_WHAT IS BEING ASKED_
Print every one of the records below verbatim, keeping each line and its order unchanged.

_EXCERPTED RECORDS_
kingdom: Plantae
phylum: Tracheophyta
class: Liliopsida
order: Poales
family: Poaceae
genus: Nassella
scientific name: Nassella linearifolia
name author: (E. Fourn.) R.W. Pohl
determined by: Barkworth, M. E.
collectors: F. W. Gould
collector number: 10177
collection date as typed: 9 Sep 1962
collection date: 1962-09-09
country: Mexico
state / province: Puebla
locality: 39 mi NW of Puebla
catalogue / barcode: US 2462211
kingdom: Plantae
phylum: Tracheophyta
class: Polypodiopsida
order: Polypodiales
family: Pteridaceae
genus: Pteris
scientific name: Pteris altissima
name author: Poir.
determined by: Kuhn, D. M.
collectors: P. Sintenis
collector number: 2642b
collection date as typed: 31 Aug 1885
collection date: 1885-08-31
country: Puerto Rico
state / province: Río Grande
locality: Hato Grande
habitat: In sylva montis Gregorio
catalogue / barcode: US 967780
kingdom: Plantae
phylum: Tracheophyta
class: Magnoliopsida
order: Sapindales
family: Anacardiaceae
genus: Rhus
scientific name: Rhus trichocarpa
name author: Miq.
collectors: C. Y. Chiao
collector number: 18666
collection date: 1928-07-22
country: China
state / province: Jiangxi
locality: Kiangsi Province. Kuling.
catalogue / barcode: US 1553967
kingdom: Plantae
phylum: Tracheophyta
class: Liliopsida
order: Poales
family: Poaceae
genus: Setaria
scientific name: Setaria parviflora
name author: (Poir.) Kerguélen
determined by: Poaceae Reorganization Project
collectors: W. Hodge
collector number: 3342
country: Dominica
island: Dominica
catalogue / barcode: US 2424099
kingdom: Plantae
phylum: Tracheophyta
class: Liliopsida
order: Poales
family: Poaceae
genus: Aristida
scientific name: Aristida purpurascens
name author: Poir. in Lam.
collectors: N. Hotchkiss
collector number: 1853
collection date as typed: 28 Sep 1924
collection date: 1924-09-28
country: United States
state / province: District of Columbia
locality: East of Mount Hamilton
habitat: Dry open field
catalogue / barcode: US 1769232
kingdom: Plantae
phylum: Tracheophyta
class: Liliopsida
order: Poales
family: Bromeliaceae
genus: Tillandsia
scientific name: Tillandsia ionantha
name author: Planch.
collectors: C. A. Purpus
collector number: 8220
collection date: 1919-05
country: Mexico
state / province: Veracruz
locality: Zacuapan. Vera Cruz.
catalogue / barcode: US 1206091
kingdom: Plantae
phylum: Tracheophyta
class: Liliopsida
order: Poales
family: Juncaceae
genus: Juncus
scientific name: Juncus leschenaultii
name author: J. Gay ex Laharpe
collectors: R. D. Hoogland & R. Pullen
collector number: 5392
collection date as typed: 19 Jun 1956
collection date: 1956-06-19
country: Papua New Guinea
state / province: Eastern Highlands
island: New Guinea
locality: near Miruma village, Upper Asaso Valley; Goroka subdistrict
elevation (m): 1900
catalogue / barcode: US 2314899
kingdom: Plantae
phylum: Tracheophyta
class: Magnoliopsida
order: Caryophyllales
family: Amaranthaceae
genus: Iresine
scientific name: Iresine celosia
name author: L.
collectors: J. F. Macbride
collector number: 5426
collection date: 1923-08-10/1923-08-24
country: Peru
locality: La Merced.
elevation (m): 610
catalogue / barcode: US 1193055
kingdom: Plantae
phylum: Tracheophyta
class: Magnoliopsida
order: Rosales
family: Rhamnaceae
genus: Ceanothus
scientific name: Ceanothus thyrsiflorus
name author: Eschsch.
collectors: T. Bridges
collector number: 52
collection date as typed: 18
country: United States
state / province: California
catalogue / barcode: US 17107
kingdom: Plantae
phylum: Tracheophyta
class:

_WRITTEN REPLY_
kingdom: Plantae
phylum: Tracheophyta
class: Liliopsida
order: Poales
family: Poaceae
genus: Nassella
scientific name: Nassella linearifolia
name author: (E. Fourn.) R.W. Pohl
determined by: Barkworth, M. E.
collectors: F. W. Gould
collector number: 10177
collection date as typed: 9 Sep 1962
collection date: 1962-09-09
country: Mexico
state / province: Puebla
locality: 39 mi NW of Puebla
catalogue / barcode: US 2462211
kingdom: Plantae
phylum: Tracheophyta
class: Polypodiopsida
order: Polypodiales
family: Pteridaceae
genus: Pteris
scientific name: Pteris altissima
name author: Poir.
determined by: Kuhn, D. M.
collectors: P. Sintenis
collector number: 2642b
collection date as typed: 31 Aug 1885
collection date: 1885-08-31
country: Puerto Rico
state / province: Río Grande
locality: Hato Grande
habitat: In sylva montis Gregorio
catalogue / barcode: US 967780
kingdom: Plantae
phylum: Tracheophyta
class: Magnoliopsida
order: Sapindales
family: Anacardiaceae
genus: Rhus
scientific name: Rhus trichocarpa
name author: Miq.
collectors: C. Y. Chiao
collector number: 18666
collection date: 1928-07-22
country: China
state / province: Jiangxi
locality: Kiangsi Province. Kuling.
catalogue / barcode: US 1553967
kingdom: Plantae
phylum: Tracheophyta
class: Liliopsida
order: Poales
family: Poaceae
genus: Setaria
scientific name: Setaria parviflora
name author: (Poir.) Kerguélen
determined by: Poaceae Reorganization Project
collectors: W. Hodge
collector number: 3342
country: Dominica
island: Dominica
catalogue / barcode: US 2424099
kingdom: Plantae
phylum: Tracheophyta
class: Liliopsida
order: Poales
family: Poaceae
genus: Aristida
scientific name: Aristida purpurascens
name author: Poir. in Lam.
collectors: N. Hotchkiss
collector number: 1853
collection date as typed: 28 Sep 1924
collection date: 1924-09-28
country: United States
state / province: District of Columbia
locality: East of Mount Hamilton
habitat: Dry open field
catalogue / barcode: US 1769232
kingdom: Plantae
phylum: Tracheophyta
class: Liliopsida
order: Poales
family: Bromeliaceae
genus: Tillandsia
scientific name: Tillandsia ionantha
name author: Planch.
collectors: C. A. Purpus
collector number: 8220
collection date: 1919-05
country: Mexico
state / province: Veracruz
locality: Zacuapan. Vera Cruz.
catalogue / barcode: US 1206091
kingdom: Plantae
phylum: Tracheophyta
class: Liliopsida
order: Poales
family: Juncaceae
genus: Juncus
scientific name: Juncus leschenaultii
name author: J. Gay ex Laharpe
collectors: R. D. Hoogland & R. Pullen
collector number: 5392
collection date as typed: 19 Jun 1956
collection date: 1956-06-19
country: Papua New Guinea
state / province: Eastern Highlands
island: New Guinea
locality: near Miruma village, Upper Asaso Valley; Goroka subdistrict
elevation (m): 1900
catalogue / barcode: US 2314899
kingdom: Plantae
phylum: Tracheophyta
class: Magnoliopsida
order: Caryophyllales
family: Amaranthaceae
genus: Iresine
scientific name: Iresine celosia
name author: L.
collectors: J. F. Macbride
collector number: 5426
collection date: 1923-08-10/1923-08-24
country: Peru
locality: La Merced.
elevation (m): 610
catalogue / barcode: US 1193055
kingdom: Plantae
phylum: Tracheophyta
class: Magnoliopsida
order: Rosales
family: Rhamnaceae
genus: Ceanothus
scientific name: Ceanothus thyrsiflorus
name author: Eschsch.
collectors: T. Bridges
collector number: 52
collection date as typed: 18
country: United States
state / province: California
catalogue / barcode: US 17107
kingdom: Plantae
phylum: Tracheophyta
class:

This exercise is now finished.